> _GIVEN INSTRUCTION_: Pull out every line in the rows below that contains the string "ventricle", and treat uppercase and lowercase letters as different.

> _PROVIDED INFORMATION_:
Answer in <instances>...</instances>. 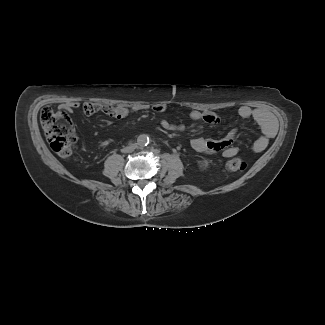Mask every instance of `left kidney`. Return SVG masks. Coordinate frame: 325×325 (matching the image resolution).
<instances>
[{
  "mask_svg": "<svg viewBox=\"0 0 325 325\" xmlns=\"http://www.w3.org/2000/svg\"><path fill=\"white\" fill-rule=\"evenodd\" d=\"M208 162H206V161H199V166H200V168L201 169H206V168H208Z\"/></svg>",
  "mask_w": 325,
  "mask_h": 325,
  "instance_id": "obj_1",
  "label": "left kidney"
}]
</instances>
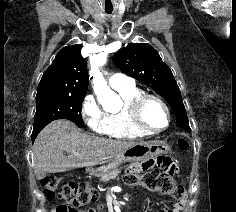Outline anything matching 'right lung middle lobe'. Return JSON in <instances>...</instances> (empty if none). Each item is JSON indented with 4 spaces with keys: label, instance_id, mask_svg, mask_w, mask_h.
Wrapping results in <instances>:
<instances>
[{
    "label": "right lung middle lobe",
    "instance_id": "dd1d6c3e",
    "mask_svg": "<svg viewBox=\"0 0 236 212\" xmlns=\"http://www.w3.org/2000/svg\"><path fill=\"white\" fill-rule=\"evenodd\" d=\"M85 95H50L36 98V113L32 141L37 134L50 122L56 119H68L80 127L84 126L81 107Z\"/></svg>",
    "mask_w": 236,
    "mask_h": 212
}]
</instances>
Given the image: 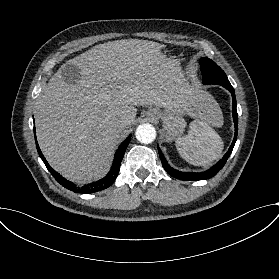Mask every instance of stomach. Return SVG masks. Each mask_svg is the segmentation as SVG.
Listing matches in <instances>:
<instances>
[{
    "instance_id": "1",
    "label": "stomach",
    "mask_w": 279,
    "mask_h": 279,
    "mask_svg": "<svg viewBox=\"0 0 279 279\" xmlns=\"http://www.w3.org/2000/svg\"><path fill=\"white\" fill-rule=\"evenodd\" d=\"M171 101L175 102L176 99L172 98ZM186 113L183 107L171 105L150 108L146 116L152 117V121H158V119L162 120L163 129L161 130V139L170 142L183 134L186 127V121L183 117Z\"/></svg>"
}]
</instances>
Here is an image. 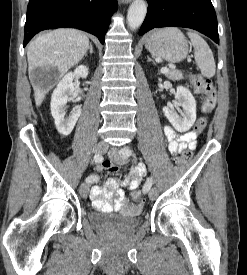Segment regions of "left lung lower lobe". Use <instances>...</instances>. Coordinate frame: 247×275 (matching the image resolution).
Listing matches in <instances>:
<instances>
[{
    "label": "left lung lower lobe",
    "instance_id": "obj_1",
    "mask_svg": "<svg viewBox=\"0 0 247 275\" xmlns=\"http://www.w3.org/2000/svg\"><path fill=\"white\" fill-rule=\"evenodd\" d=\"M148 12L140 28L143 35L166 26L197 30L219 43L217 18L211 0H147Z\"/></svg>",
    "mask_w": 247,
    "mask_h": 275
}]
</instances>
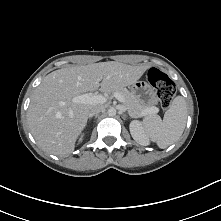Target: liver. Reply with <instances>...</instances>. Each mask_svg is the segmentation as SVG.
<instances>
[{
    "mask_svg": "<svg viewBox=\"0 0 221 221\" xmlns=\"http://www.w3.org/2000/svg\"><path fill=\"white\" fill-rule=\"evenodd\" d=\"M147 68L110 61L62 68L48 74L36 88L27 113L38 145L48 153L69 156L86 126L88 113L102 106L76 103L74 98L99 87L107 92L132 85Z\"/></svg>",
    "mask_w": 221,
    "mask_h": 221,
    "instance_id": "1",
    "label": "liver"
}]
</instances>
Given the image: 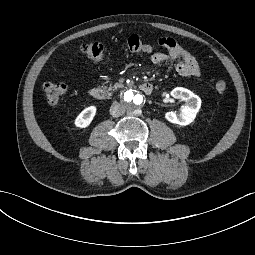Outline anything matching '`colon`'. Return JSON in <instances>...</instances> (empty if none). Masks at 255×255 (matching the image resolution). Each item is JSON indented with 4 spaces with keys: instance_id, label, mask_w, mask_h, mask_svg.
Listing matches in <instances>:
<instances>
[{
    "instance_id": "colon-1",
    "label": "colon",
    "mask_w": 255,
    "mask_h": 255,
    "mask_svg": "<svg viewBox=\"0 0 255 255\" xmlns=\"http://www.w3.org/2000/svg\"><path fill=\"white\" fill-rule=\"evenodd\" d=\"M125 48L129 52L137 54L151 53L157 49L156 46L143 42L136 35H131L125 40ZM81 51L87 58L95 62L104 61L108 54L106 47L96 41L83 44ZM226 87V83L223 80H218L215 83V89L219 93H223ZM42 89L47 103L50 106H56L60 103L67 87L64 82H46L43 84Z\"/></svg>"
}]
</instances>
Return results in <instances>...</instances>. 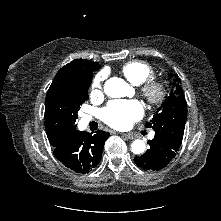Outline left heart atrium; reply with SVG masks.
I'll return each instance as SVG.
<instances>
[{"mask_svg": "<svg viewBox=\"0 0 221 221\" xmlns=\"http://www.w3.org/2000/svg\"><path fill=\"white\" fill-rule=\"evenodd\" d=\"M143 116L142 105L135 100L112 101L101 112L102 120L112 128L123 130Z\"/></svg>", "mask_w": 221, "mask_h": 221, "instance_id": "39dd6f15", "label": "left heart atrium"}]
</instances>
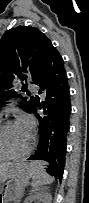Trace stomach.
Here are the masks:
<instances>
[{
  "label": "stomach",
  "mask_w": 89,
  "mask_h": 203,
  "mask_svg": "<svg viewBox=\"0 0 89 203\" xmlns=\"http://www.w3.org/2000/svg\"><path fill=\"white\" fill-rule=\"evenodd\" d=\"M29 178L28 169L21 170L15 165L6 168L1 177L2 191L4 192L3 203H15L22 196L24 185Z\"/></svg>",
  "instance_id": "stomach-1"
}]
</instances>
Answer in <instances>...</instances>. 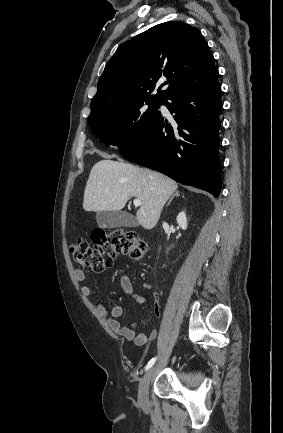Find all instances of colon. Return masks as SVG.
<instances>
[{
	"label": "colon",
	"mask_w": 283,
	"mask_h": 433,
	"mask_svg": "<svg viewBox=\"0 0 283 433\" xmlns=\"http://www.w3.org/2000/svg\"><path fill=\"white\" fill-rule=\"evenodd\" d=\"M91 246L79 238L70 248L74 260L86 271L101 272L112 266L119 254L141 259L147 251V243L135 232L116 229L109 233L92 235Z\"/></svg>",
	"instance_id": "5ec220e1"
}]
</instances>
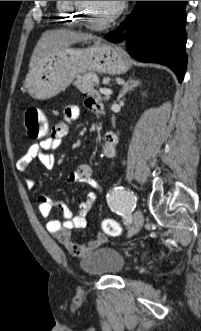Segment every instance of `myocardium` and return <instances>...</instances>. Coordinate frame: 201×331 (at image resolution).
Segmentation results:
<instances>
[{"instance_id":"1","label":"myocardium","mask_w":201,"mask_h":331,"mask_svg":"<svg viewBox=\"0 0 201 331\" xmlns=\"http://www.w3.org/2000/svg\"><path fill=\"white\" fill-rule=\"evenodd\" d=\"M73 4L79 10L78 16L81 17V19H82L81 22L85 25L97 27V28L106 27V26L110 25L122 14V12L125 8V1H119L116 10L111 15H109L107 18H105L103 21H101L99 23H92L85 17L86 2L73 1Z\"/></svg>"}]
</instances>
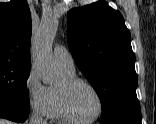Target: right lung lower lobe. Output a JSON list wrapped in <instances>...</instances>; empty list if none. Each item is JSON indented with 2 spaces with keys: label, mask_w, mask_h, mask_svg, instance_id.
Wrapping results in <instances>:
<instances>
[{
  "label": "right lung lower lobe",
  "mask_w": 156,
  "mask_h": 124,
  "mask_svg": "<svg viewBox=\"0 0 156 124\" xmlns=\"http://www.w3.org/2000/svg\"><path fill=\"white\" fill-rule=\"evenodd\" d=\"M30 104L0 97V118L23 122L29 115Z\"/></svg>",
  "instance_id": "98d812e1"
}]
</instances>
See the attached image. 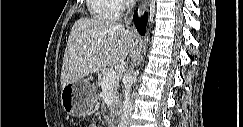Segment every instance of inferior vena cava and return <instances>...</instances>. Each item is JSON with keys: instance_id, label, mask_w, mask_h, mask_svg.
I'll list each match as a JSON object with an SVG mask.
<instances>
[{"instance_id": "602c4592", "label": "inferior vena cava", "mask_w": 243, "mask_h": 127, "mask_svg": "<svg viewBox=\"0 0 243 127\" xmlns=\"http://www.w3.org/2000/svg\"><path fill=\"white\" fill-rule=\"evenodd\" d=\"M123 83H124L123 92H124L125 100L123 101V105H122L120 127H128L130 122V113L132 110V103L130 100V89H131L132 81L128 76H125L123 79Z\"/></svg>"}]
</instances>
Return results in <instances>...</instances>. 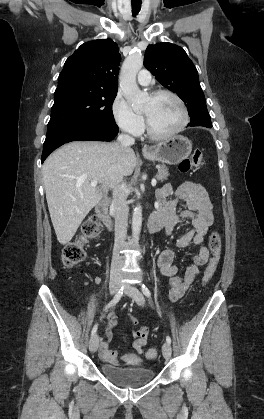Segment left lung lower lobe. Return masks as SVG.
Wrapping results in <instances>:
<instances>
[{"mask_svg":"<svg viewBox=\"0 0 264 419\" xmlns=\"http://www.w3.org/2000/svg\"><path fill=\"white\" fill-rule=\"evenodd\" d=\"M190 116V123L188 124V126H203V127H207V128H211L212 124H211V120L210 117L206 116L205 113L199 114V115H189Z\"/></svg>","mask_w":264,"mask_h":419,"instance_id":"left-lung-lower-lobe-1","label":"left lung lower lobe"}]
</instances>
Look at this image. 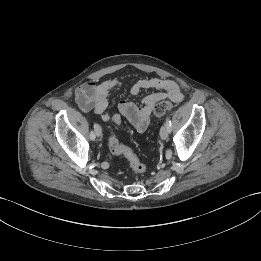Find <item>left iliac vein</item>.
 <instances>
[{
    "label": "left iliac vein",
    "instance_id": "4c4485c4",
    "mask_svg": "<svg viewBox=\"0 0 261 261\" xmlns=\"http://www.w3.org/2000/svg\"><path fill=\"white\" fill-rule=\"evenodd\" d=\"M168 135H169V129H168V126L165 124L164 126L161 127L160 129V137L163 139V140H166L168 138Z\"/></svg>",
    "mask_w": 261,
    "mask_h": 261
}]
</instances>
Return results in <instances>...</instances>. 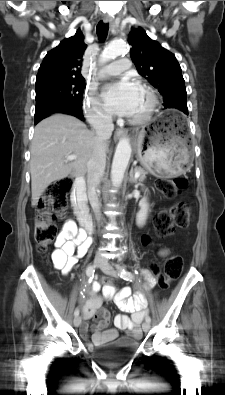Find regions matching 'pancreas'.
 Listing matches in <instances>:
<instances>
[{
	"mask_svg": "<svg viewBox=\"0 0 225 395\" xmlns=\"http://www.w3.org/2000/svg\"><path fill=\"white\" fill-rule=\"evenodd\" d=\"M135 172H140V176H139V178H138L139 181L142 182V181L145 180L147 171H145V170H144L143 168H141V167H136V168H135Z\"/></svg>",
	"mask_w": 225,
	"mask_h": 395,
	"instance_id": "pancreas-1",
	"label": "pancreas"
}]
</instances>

* * *

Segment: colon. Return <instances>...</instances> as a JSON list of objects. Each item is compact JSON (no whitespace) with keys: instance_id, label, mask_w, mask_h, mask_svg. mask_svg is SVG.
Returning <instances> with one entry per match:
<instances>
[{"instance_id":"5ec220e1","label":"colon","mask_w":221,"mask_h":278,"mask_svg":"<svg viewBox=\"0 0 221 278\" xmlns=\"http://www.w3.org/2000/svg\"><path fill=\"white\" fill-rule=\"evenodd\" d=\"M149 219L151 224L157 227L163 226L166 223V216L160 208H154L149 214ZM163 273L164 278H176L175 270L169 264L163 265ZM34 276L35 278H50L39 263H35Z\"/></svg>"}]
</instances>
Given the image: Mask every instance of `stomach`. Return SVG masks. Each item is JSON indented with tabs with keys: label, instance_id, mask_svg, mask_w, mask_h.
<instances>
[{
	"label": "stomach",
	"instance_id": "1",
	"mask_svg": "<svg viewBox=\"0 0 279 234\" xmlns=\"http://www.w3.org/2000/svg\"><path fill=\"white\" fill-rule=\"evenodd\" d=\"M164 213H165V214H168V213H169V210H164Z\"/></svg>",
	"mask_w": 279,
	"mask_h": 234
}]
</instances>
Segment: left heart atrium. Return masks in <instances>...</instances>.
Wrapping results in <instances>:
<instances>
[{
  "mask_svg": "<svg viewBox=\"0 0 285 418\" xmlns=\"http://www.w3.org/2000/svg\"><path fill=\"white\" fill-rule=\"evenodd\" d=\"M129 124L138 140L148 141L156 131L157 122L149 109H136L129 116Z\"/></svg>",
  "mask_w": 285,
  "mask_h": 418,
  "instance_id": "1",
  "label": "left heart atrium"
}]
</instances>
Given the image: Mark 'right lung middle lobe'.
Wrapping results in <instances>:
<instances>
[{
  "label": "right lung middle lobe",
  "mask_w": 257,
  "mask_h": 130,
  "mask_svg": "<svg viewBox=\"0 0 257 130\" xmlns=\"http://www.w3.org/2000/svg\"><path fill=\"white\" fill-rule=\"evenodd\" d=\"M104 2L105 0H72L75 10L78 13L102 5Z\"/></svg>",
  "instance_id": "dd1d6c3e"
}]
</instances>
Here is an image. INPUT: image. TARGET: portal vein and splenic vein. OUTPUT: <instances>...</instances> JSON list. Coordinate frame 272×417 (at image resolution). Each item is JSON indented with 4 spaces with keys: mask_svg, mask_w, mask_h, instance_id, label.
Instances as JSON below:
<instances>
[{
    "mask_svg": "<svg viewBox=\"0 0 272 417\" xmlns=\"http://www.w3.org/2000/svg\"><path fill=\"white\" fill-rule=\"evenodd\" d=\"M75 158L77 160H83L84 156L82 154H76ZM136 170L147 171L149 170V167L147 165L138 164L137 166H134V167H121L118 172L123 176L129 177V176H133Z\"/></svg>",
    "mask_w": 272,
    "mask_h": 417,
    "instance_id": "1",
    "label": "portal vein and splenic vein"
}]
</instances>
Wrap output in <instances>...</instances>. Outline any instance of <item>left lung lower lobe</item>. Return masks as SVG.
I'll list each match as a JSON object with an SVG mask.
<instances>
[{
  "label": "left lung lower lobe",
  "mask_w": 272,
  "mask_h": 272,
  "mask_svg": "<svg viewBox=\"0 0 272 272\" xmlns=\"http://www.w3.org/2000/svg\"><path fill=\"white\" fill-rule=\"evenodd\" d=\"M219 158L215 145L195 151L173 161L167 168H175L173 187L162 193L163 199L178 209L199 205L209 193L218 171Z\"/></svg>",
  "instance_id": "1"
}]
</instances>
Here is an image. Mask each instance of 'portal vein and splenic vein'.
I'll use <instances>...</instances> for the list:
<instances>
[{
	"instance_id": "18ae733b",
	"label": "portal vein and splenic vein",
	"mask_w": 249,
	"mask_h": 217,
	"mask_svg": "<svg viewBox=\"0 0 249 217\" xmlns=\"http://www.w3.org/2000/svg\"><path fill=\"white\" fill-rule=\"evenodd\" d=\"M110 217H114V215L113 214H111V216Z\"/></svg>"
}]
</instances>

...

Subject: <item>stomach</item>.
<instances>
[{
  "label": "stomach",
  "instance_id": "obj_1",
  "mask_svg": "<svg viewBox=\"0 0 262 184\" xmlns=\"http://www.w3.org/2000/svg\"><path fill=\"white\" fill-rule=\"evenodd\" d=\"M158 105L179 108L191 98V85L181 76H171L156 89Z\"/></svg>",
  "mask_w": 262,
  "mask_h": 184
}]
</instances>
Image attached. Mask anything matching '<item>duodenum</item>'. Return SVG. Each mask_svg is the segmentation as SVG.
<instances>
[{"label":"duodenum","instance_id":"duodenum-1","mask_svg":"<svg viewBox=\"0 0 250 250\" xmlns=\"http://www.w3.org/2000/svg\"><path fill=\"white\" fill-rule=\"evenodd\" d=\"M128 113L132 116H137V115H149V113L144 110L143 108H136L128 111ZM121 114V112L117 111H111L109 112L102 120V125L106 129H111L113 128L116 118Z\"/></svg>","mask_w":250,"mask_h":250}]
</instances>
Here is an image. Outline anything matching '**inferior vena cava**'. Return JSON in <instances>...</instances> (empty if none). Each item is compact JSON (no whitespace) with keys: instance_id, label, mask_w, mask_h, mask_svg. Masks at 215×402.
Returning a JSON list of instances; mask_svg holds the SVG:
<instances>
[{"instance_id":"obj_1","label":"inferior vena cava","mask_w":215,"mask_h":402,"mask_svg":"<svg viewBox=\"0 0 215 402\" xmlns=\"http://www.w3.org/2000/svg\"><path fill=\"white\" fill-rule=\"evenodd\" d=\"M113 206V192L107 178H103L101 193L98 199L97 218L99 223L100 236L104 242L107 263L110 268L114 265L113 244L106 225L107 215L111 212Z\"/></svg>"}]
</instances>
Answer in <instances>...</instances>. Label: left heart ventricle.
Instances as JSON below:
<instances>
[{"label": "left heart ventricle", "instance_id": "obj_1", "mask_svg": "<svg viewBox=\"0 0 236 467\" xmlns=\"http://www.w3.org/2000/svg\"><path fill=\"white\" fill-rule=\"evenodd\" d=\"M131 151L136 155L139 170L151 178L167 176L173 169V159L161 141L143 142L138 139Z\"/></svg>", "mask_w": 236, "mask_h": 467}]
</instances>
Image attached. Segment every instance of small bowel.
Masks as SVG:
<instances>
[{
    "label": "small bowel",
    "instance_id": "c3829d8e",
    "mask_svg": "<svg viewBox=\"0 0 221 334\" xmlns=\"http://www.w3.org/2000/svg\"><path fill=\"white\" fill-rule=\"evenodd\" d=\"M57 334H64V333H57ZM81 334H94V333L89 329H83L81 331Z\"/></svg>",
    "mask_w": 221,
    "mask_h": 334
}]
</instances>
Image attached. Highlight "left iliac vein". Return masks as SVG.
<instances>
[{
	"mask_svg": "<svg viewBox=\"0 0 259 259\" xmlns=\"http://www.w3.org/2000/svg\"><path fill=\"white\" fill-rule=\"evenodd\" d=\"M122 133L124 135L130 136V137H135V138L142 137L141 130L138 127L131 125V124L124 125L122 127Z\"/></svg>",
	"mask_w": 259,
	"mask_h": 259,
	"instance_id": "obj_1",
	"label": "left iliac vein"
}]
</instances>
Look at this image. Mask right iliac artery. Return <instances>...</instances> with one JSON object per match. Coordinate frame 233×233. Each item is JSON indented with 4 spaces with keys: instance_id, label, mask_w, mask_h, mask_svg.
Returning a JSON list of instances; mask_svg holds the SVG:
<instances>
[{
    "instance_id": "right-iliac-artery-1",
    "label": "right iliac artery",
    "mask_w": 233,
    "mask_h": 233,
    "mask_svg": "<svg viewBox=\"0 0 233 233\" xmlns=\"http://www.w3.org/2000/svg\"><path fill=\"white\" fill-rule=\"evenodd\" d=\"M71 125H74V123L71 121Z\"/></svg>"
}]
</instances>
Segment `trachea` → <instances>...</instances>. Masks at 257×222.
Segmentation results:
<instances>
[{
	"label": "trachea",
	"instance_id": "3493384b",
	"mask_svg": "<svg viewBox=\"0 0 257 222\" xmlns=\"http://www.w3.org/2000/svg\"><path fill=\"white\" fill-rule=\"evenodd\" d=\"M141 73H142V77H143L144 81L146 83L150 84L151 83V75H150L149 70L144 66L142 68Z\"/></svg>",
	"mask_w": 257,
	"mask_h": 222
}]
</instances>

> _ANSWER TO THIS TASK_:
Answer in <instances>...</instances>. Label: left heart ventricle.
[{"label": "left heart ventricle", "instance_id": "obj_1", "mask_svg": "<svg viewBox=\"0 0 236 467\" xmlns=\"http://www.w3.org/2000/svg\"><path fill=\"white\" fill-rule=\"evenodd\" d=\"M131 151L136 155L139 170L151 178L167 176L173 169V159L161 141L143 142L138 139Z\"/></svg>", "mask_w": 236, "mask_h": 467}]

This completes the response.